I have been challenged with producing a method that will read in very large text files into a program these files can range from 2gb to 100gb.
The idea so far has been to read say a couple of 1000 lines of text into the method.
At the moment the program is setup using a stream reader reading a file line by line and processing the necessary areas of data found on that line.
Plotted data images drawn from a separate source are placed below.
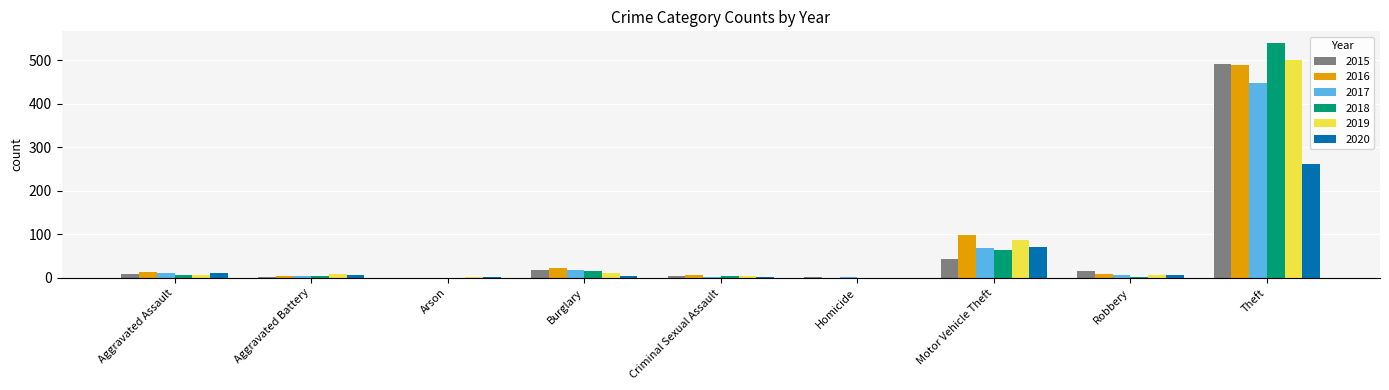

True or false: 2020 has a value of 261 at Theft.

True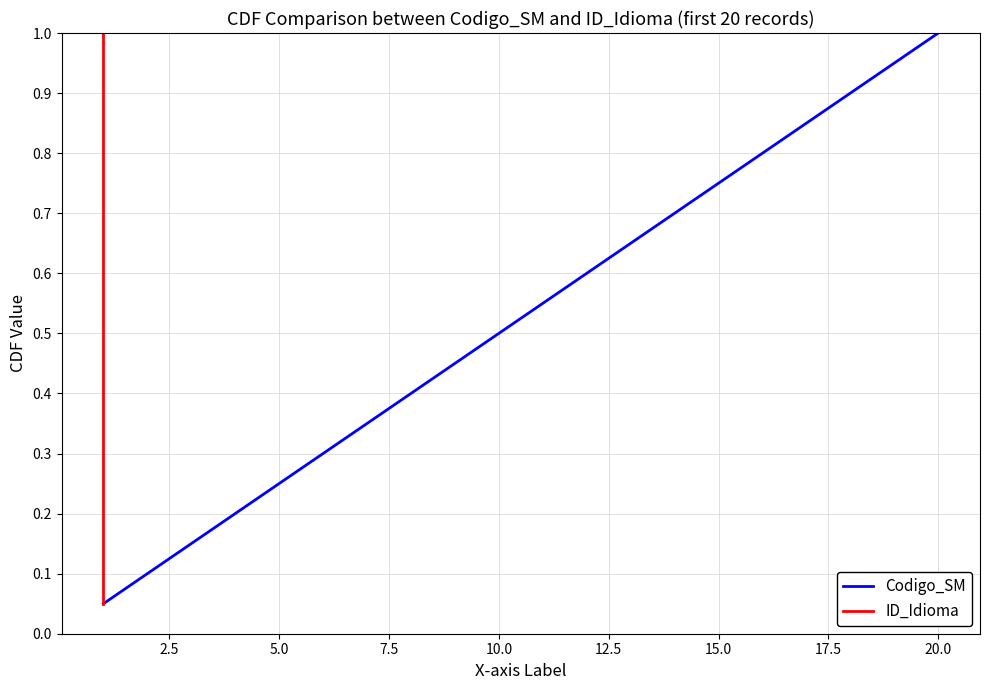

True or false: ID_Idioma and Codigo_SM cross at least once.

False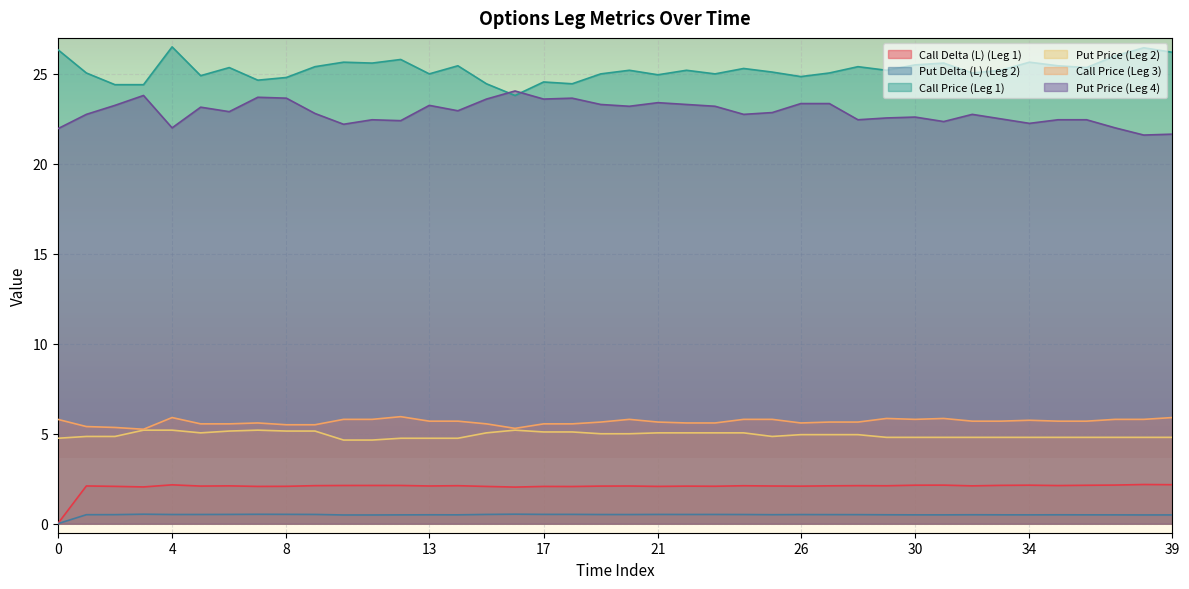

Which series has the largest total across all categories?

Call Price (Leg 1)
using (StreamReader reader = new StreamReader("FileName"))
{
string nextline = reader.ReadLine();
string textline = null;
while (nextline != null)
{
textline = nextline;
Row rw = new Row();
var property = from matchID in xmldata
from matching in matchID.MyProperty
where matchID.ID == textline.Substring(0, 3).TrimEnd()
select matching;
string IDD = textline.Substring(0, 3).TrimEnd();
foreach (var field in property)
{
Field fl = new Field();
fl.Name = field.name;
fl.Data = textline.Substring(field.startByte - 1, field.length).TrimEnd();
fl.Order = order;
fl.Show = true;
order++;
rw.ID = IDD;
rw.AddField(fl);
}
rec.Rows.Add(rw);
nextline = reader.ReadLine();
if ((nextline == null) || (NewPack == nextline.Substring(0, 3).TrimEnd()))
{
d.ID = IDs.ToString();
d.Records.Add(rec);
IDs++;
DataList.Add(d.ID, d);
rec = new Record();
d = new Data();
}
}
}
The program goes on further and populates a class. ( just decided not to post the rest)
I know that once the program is shown an extremely large file, memory exception errors will occur.
so that is my current problem and so far i have been googling several approaches with many people just answering use a stream reader and reader.readtoend, i know readtoend wont work for me as i will get those memory errors.
Finally i have been looking into async as a way of creating a method that will read a certain amount of lines and wait for a call before processing the next amount of lines.
This brings me to my problem i am struggling to understand async and i can't seem to find any material that will help me learn and was hoping someone here can help me out with a way to understand async.
Of course if anyone knows of a better way to solve this problem I am all ears.
EDIT Added the remainder of the code to put a end to any confusion.
Your problem isn't synchronous v's asynchronous, it's that you're reading the entire file and storing parts of the file in memory before you do something with that data.
If you were reading each line, processing it and writing the result to another file/database, then
StreamReader
will let you process multi GB (or TB) files.Theres only a problem if you're storing a portions of the file until you finish reading it, then you can run into memory issues (but you'd be surprised how large you can let
Lists
&Dictionaries
get before you run out of memory)What you need to do is save your processed data as soon as you can, and not keep it in memory (or keep as little in memory as possible).
With files that large you may need to keep your working set (your processing data) in a database - possibly something like SqlExpress or SqlLite would do (but again, it depends on how large your working set gets).
Hope this helps, don't hesitate to ask further questions in the comments, or edit your original question, I'll update this answer if I can help in any way.
Update - Paging/Chunking
You need to read the text file in chunks of one page, and allow the user to scroll through the "pages" in the file. As the user scrolls you read and present them with the next page.
Now, there are a couple of things you can do to help yourself, always keep about 10 pages in memory, this allows your app to be responsive if the user pages up / down a couple of pages very quickly. In the applications idle time (Application Idle event) you can read in the next few pages, again you throw away pages that are more than five pages before or after the current page.
Paging backwards is a problem, because you don't know where each line begins or ends in the file, therefore you don't know where each page begins or ends. So for paging backwards, as you read down through the file, keep a list of offsets to the start of each page (
Stream.Pos
), then you can quicklySeek
to a given position and read the page in from there.If you need to allow the user to search through the file, then you pretty much read through the file line by line (remembering the page offsets as you go) looking for the text, then when you find something, read in and present them with that page.
You can speed everything up by pre-processing the file into a database, there are grid controls that will work off a dynamic dataset (they will do the paging for you) and you get the benefit of built in searches / filters.
So, from a certain point of view, this is reading the file asynchronously, but that's from the users point of view. But from a technical point of view, we tend to mean something else when we talk about doing something asynchronous when programming.